Valuing nature through the prism of economic growth and profit puts it at risk, says assessment
An aerial view of deforestation due to logging in Thailand. richcarey/iStock/Getty Images Plus
Is market-based decision-making compatible with a sustainable relationship between man and nature?
A new assessment of the Intergovernmental Science-Policy Platform on Biodiversity and Ecosystem Services (IPBES) found that decisions about nature are made based on a narrow range of values that precipitate biodiversity loss.
“Biodiversity is disappearing and nature’s contributions to people are degrading faster now [than] at any other time in human history”, President of the IPBES Ana Maria Hernandez Salgar said in a statement. “This is largely because our current approach to political and economic decisions does not sufficiently take into account the diversity of nature’s values.”
The IPBES assessment report on the diverse conceptualization of the multiple values of nature and its benefits was endorsed on Saturday by representatives of the organization’s 139 member states. The approval came days after IPBES – which is considered the IPCC for biodiversity – endorsed another report showing how much humanity depends on wildlife. The most recent report is the work of four years and 82 experts from around the world. It follows a 2019 IPBES report warning that one million species are at risk of extinction, in part due to economic growth. It also comes ahead of the upcoming meeting of the United Nations Convention on Biological Diversity in Montreal, Canada, which will decide on biodiversity targets for the next decade.

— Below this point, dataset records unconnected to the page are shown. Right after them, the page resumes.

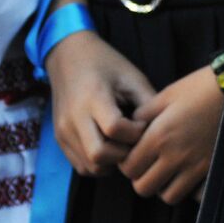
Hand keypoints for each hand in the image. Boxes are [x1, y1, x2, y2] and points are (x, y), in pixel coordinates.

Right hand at [47, 28, 154, 176]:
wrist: (68, 57)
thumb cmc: (105, 64)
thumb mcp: (131, 76)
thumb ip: (147, 101)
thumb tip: (163, 126)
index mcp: (93, 98)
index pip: (115, 129)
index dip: (136, 132)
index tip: (144, 123)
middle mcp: (73, 119)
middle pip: (99, 154)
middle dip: (124, 154)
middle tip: (136, 141)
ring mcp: (63, 132)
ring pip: (89, 165)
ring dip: (112, 162)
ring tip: (125, 145)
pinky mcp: (60, 140)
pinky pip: (80, 165)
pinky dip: (99, 164)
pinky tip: (112, 148)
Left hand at [120, 65, 223, 203]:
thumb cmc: (200, 87)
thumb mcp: (167, 95)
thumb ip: (143, 115)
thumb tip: (130, 129)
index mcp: (159, 136)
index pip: (129, 168)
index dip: (127, 163)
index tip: (134, 153)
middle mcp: (175, 155)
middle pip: (143, 187)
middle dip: (142, 177)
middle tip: (148, 163)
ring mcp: (196, 164)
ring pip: (167, 196)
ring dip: (163, 185)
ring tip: (167, 169)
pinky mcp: (212, 167)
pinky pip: (191, 193)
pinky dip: (184, 187)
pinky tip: (185, 172)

The assessment concluded that a major contributor to the multiple crises to which our environment are the values decision makers use to determine how to engage with nature, according to the summary for decision makers. Primarily, political and economic leaders have valued nature according to a market-based system that focuses on economic growth or short-term profits. This worldview emphasizes indicators such as gross domestic product and ignores both how nature improves the quality of life and the risk of depletion of natural resources and biodiversity.
However, the report also revealed that it need not be so. There are over 50 different “valuation methods” that can be used to assign a value to nature and guide decision-making.
“For too long, governments have viewed nature primarily through the prism of short-term economic growth, ignoring its myriad other values, from providing the food we eat and preventing floods to contributing to the environment. cultural identity,” said WWF International Head of Global Advocacy. Claire Blanchard said in a statement supporting the new report. “This report should be a wake-up call: unless leaders begin to consider the multiple values of nature in their political and economic decisions, the very natural systems on which we all depend will continue to decline and undermine our economies. .
The report found that there are four general perspectives from which people approach nature, according to the press release:
- Living from Nature focuses on how nature can support human life.
- Living with Nature focuses on the rights of non-human life.
- Living in nature focuses on the relationship between people, place and identity.
- Living Like Nature focuses on a sense of togetherness and unity between people and their environment.
The assessment focused specifically on studies that seek to value nature in different ways. He found that the number of so-called evaluation studies had increased by more than 10% over the past 40 years. However, only 5% of them had been used to inform policy decisions, according to WWF. Of the evaluation studies reviewed between 2010 and 2020, 65% focused on improving the state of nature, 31% on improving people’s quality of life and 4% on social justice, according to the press release.
There is room for improvement in the studies themselves, according to the assessment.
“Only 2% of the more than 1,000 studies reviewed consult stakeholders on the results of the nature assessment and only 1% of the studies involve stakeholders at every stage of the nature assessment process. What is missing is the use of valuation methods to address power asymmetries between stakeholders and to seamlessly integrate the diverse values of nature into policy-making,” said Prof. Unai Pascual, evaluation co-chair, in the press release.
Several values can align with a sustainable future, including stewardship, unity, justice, and accountability. There are also different ways forward that can create a more equitable and sustainable future, including ‘degrowth’, ‘green economy’, ‘earth stewardship’ and ‘nature conservation’.
Ultimately, the authors of the assessment outlined four steps towards a future that protects biodiversity:
- Recognize the multiple values of nature.
- Use them to make decisions.
- Modify existing policies to incorporate nature values.
- Transforming the priorities of today’s society to create a more just and sustainable future.
“Delegates who endorsed this report say it is a game-changer,” Pascal told the Guardian. “They realize that we’ve gone through a way of understanding nature in too narrow a sense, and that’s brought us to this situation where we’re living on a planet with interconnected crises…this [report] is one of many ingredients that will be needed to convince very powerful stakeholders and decision-makers to start changing the way they deal with nature.